Aufgabe 1: Wie viele Sitze sind laut dem Text über die britische Wahl für die absolute Mehrheit im Parlament nötig?
Aufgabe 2: Warum rief Theresa May laut dem Text über die britische Wahl im April überraschend Neuwahlen aus? Antworte in ein bis drei Sätzen.
Aufgabe 3: Schreib aus dem Text über die britische Wahl die Stelle ab, die mit „Ihre Karten sahen“ beginnt und bis einschließlich „anstehenden Brexit-Verhandlungen starten.“ reicht.

Ihre Karten sahen so gut aus, dass die britische Premierministerin Theresa May (60) all-in pokerte. Als sie im April überraschend Neuwahlen ausrief, lagen die Konservativen in den Umfragen in einem Allzeithoch, während die oppositionelle Labour-Partei eine historische Krise erlitt. Es schien der perfekte Zeitpunkt zu sein, um ihre Macht zu festigen und die konservative Mehrheit im Parlament auszubauen. Mit dem Mantra «strong and stable leadership», starke und stabile Führung, wollte May gestärkt in die anstehenden Brexit-Verhandlungen starten. 

Sie hat sich gewaltig verzockt. 

Bereits in den Nachwahlbefragungen am Donnerstagabend zeigte sich, dass May die absolute Mehrheit von 326 Sitzen im Parlament wohl verfehlt. Als in der Nacht nach und nach die Resultate der einzelnen Wahlkreise eintrudelten, verfestigte sich das Bild. Oppositionsführer Jeremy Corbyn (68) forderte May auf, zurückzutreten. Als um 6.30 Uhr 600 von 650 Wahlkreisen ausgezählt waren, war der Fall ziemlich klar: Es kommt zum Patt im Parlament. Labour gewann bis zu dem Zeitpunkt bereits über 30 Sitze dazu, während die Konservativen mehr als ein Dutzend verloren. Die Briten nennen ein solches Parlament ohne klare Mehrheitsverhältnisse «hung parliament». 

Es drohen Ungewissheit und Unsicherheit

Nun tritt ein, wovor sich viele fürchteten, aber was keiner ernsthaft erwartete: Chaos. Bei einem solchen Patt beginnt ein wochenlanges Gerangel um eine Regierungskoalition. Ausgerechnet jetzt, wo sich die Briten auf die Brexit-Verhandlungen mit der EU konzentrieren sollten. Anstatt Stabilität, droht Unsicherheit und Ungewissheit.

Datenauszug:
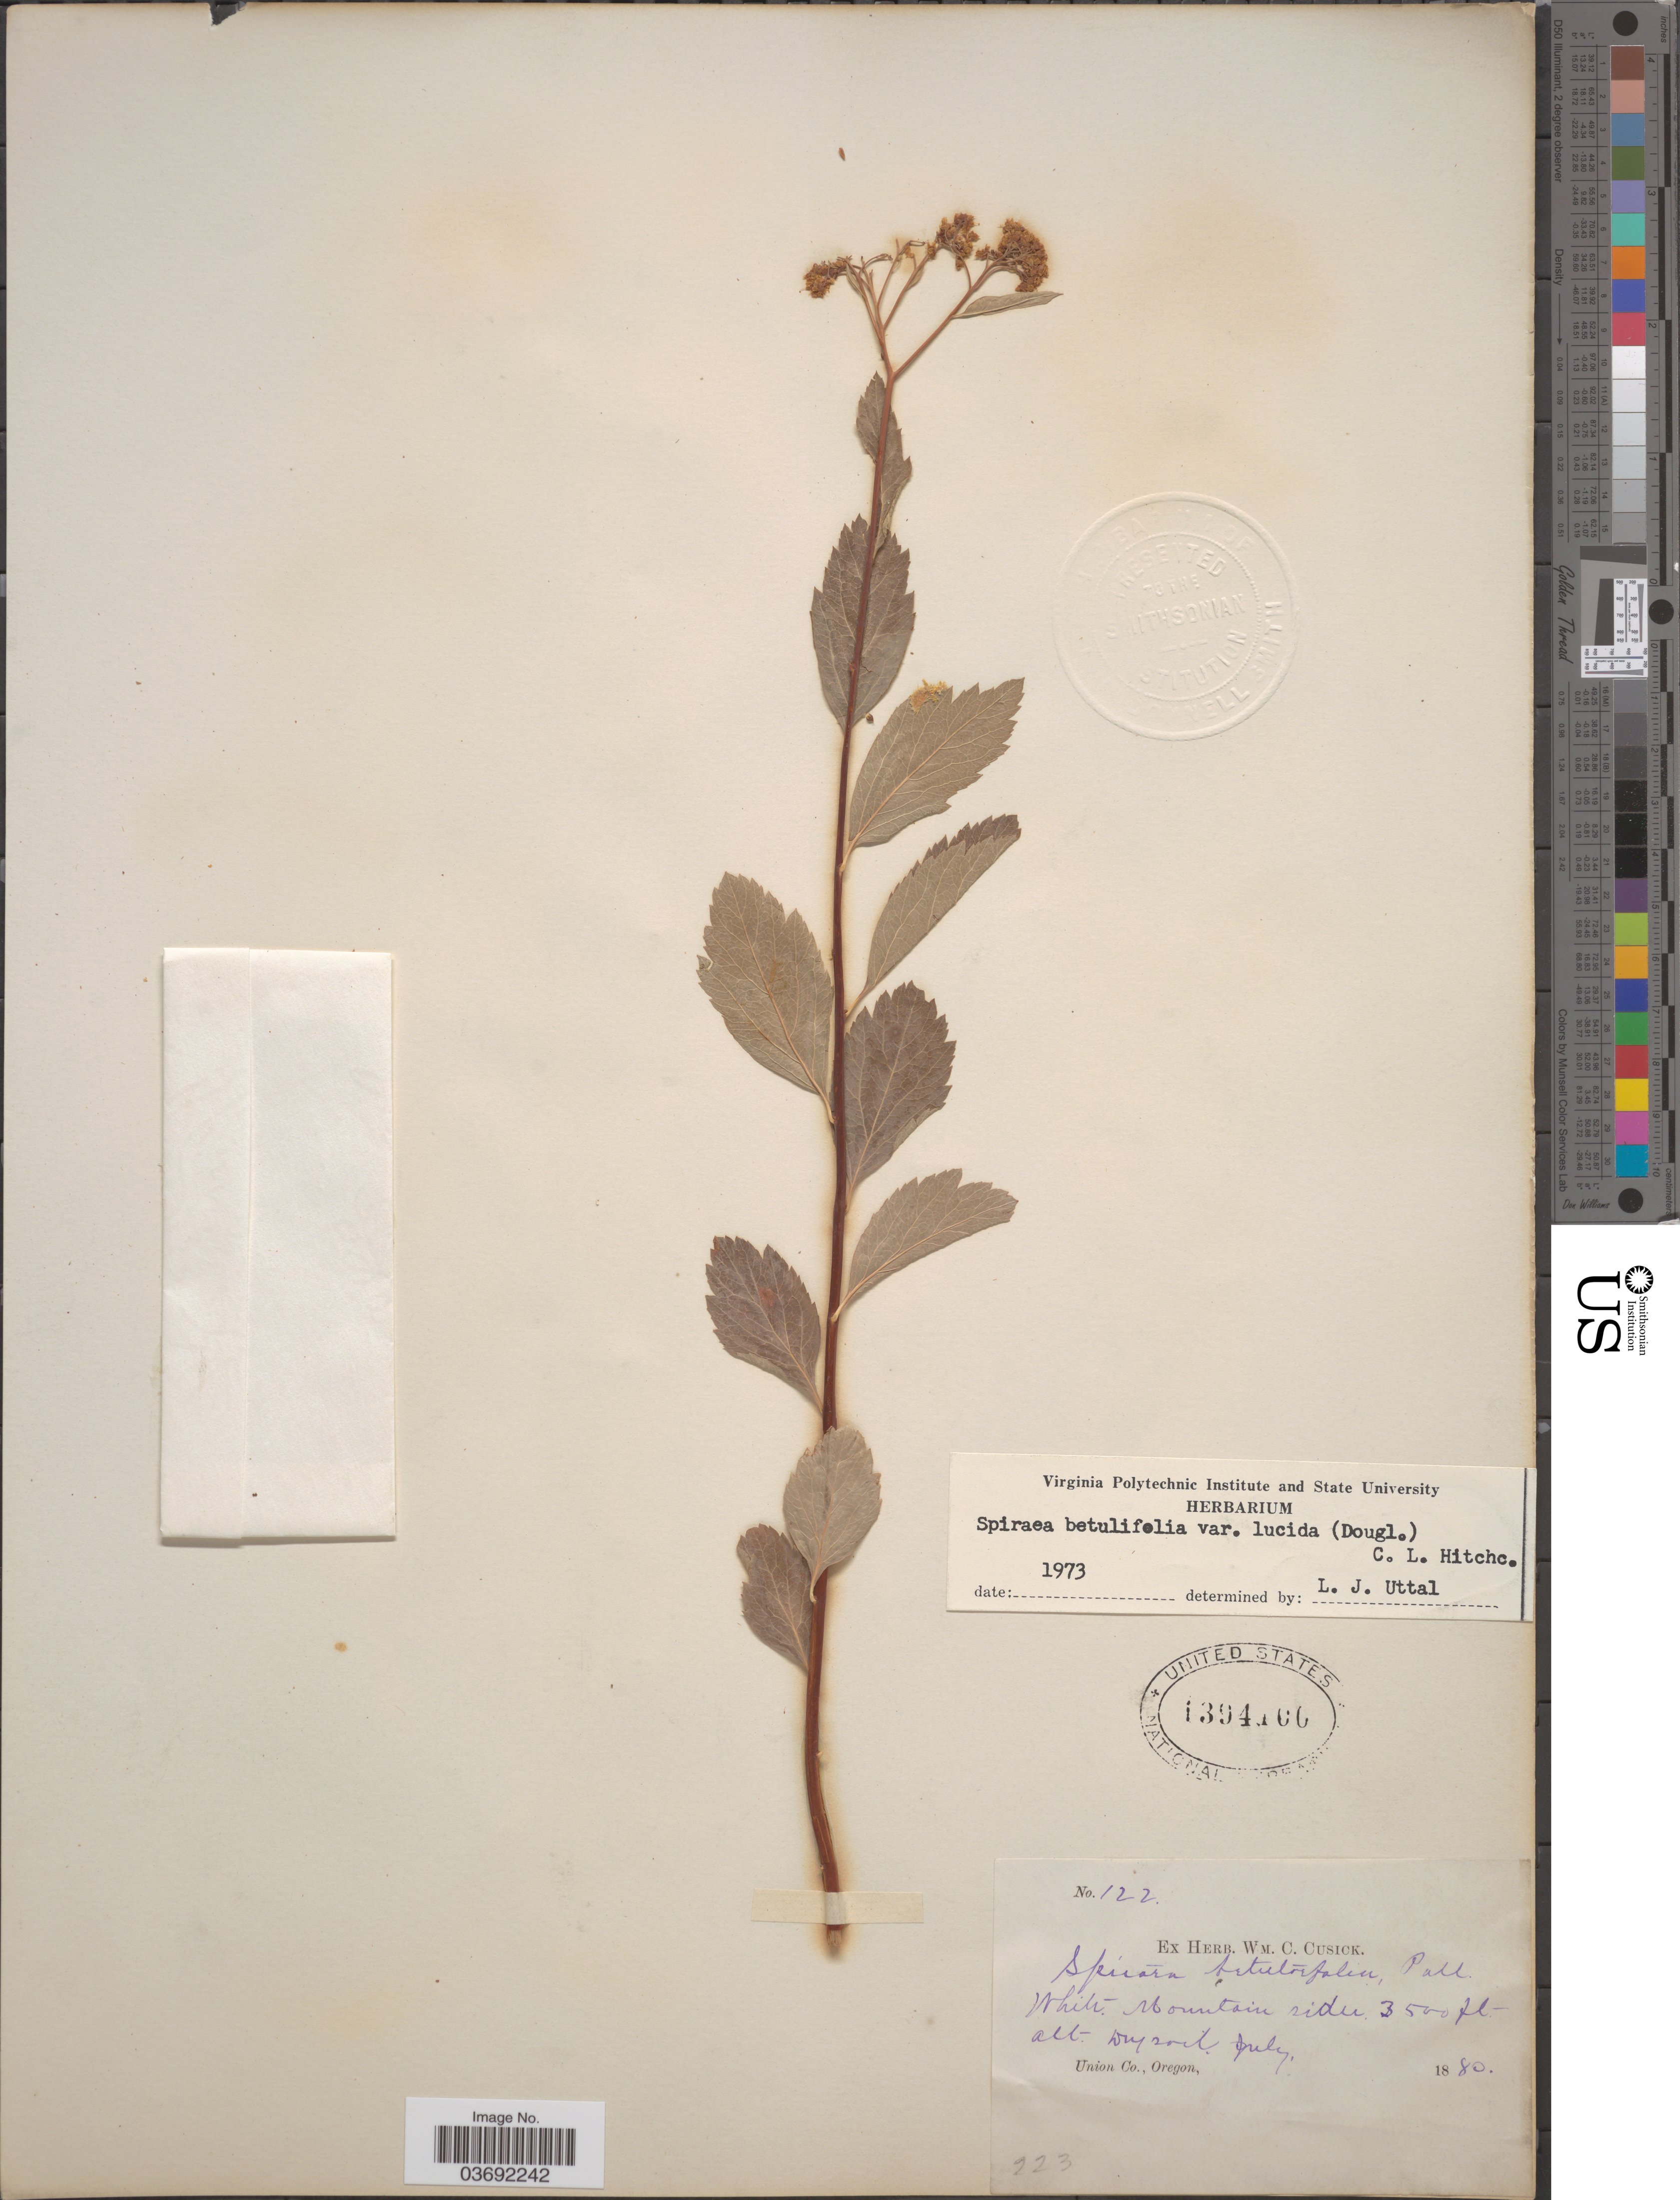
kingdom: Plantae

* * *

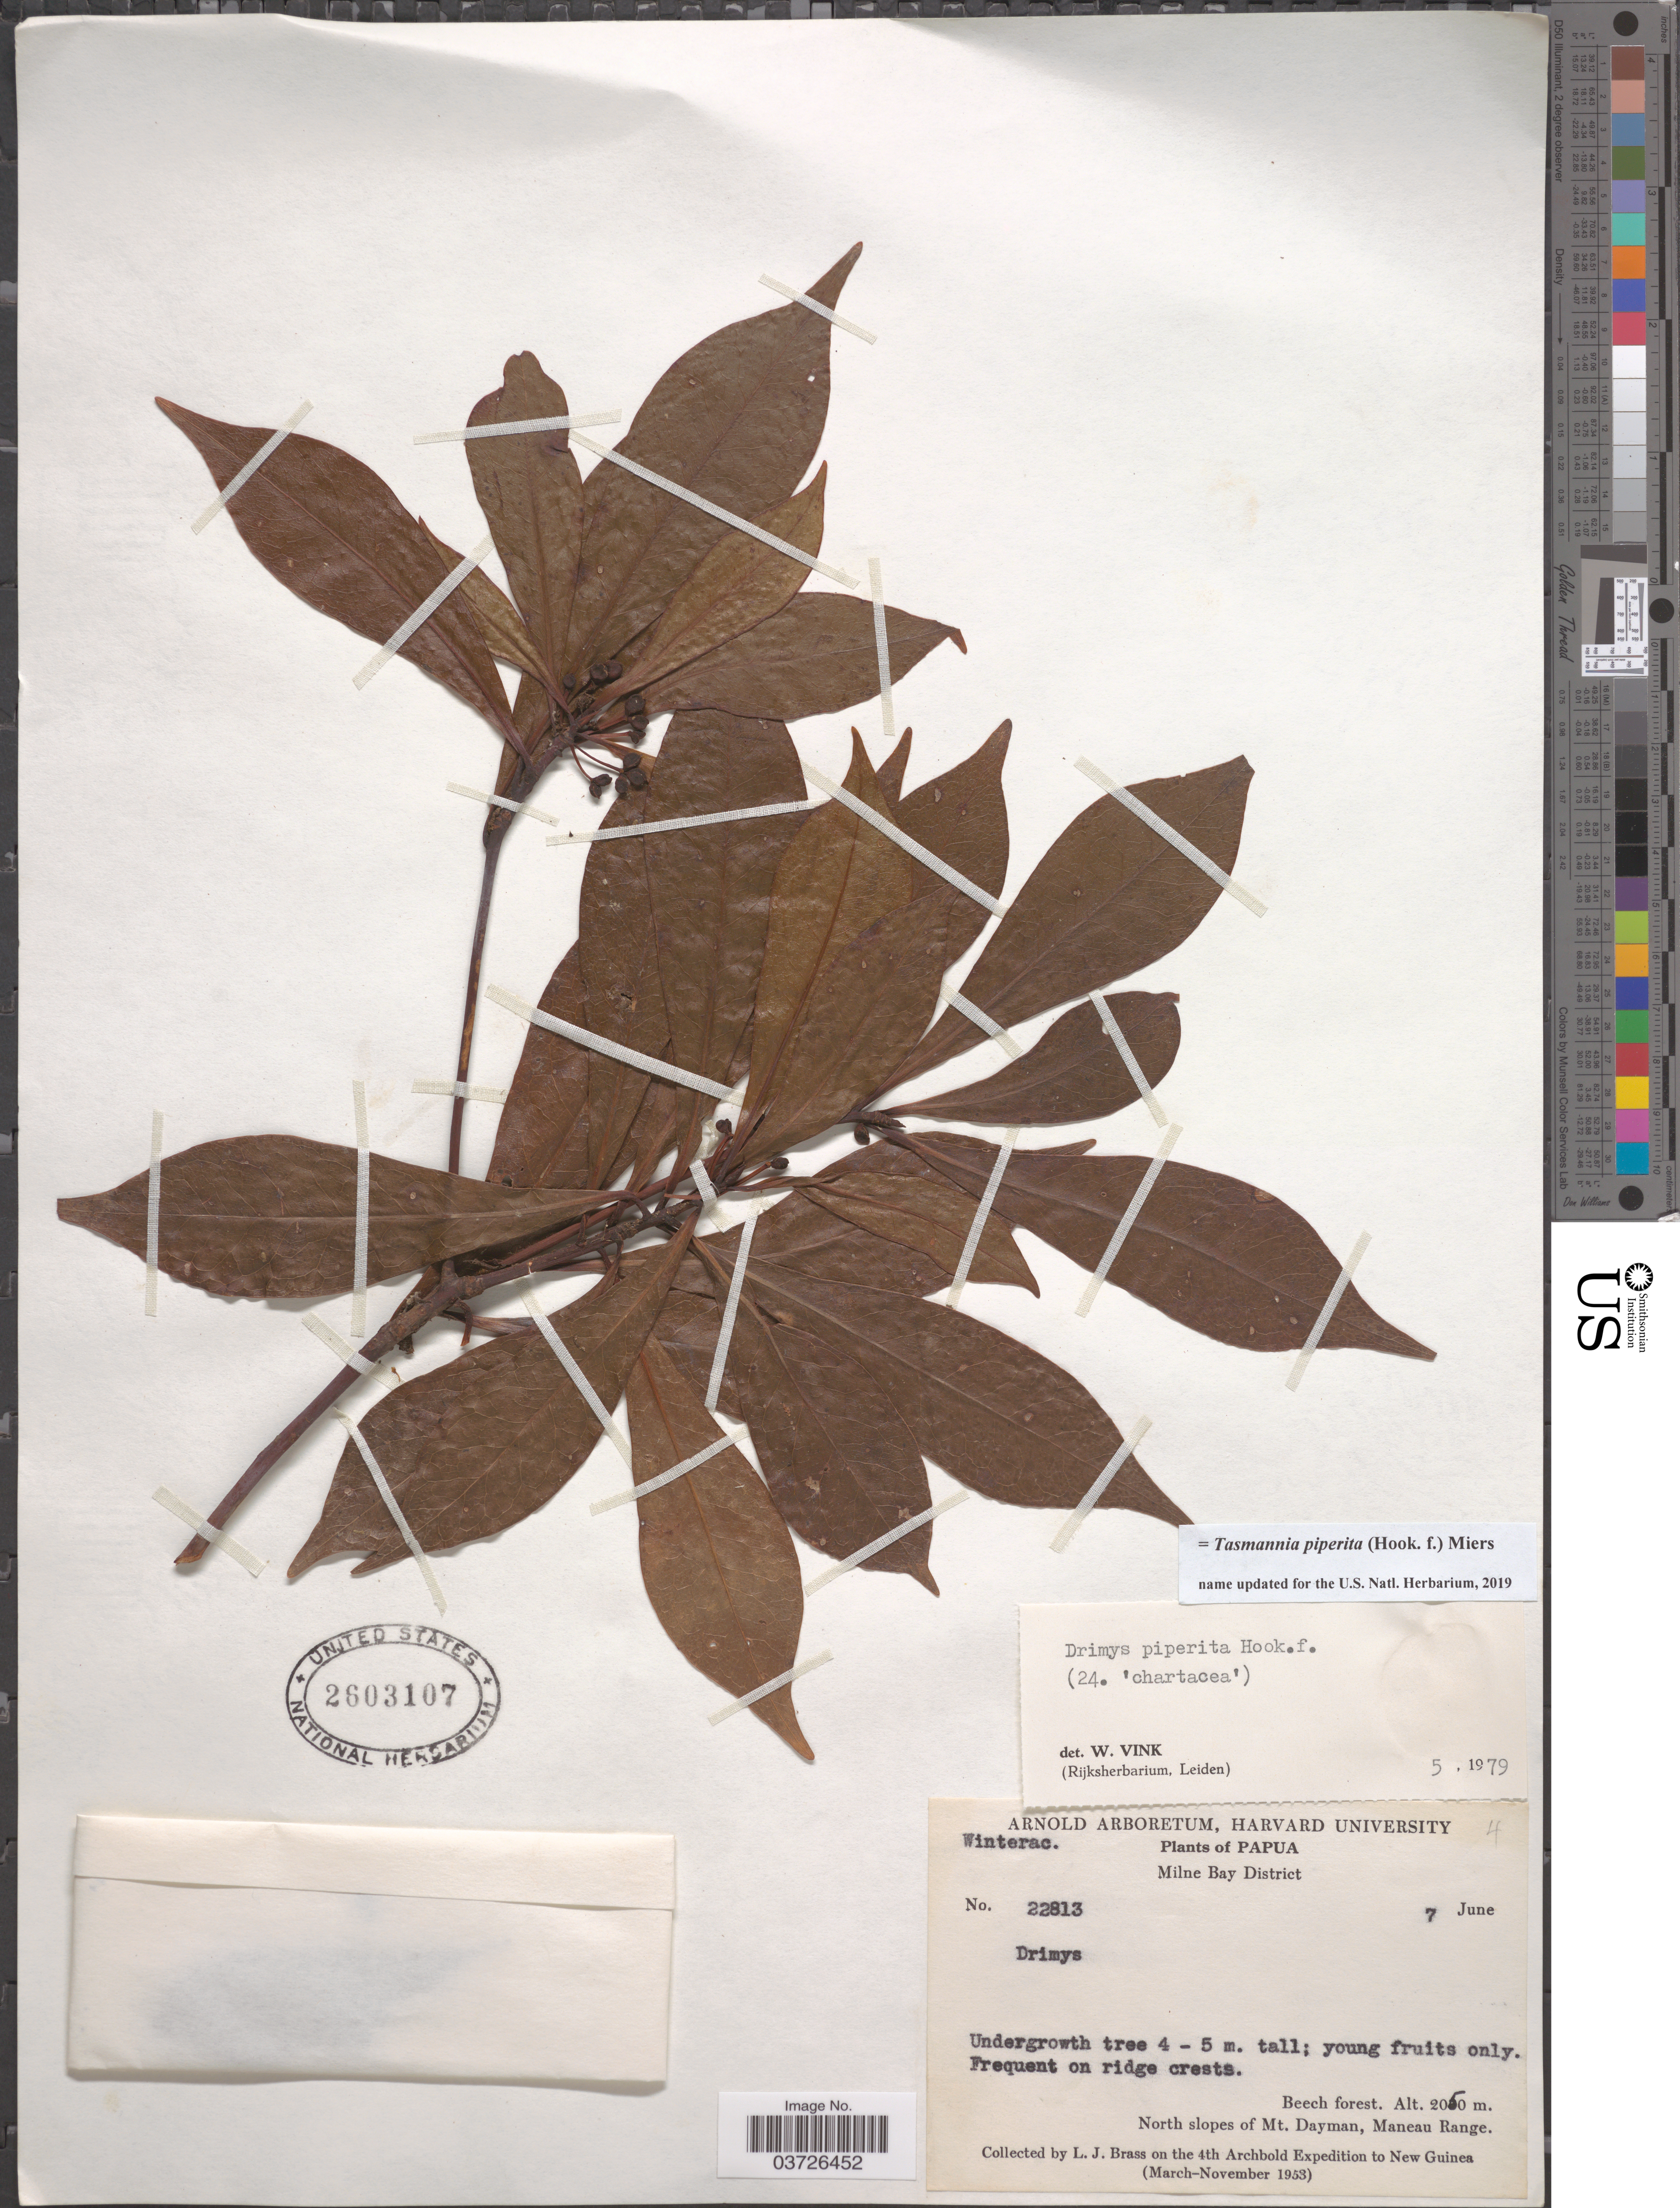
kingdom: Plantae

Richtige Antwort 1: 326 Sitze.

Richtige Antwort 2: Die Konservativen lagen in den Umfragen auf einem Allzeithoch, während Labour in einer historischen Krise steckte. Damit schien der Zeitpunkt perfekt, um Mays Macht zu festigen und die konservative Mehrheit im Parlament auszubauen. So wollte sie gestärkt in die Brexit-Verhandlungen gehen.

Richtige Antwort 3:
Ihre Karten sahen so gut aus, dass die britische Premierministerin Theresa May (60) all-in pokerte. Als sie im April überraschend Neuwahlen ausrief, lagen die Konservativen in den Umfragen in einem Allzeithoch, während die oppositionelle Labour-Partei eine historische Krise erlitt. Es schien der perfekte Zeitpunkt zu sein, um ihre Macht zu festigen und die konservative Mehrheit im Parlament auszubauen. Mit dem Mantra «strong and stable leadership», starke und stabile Führung, wollte May gestärkt in die anstehenden Brexit-Verhandlungen starten.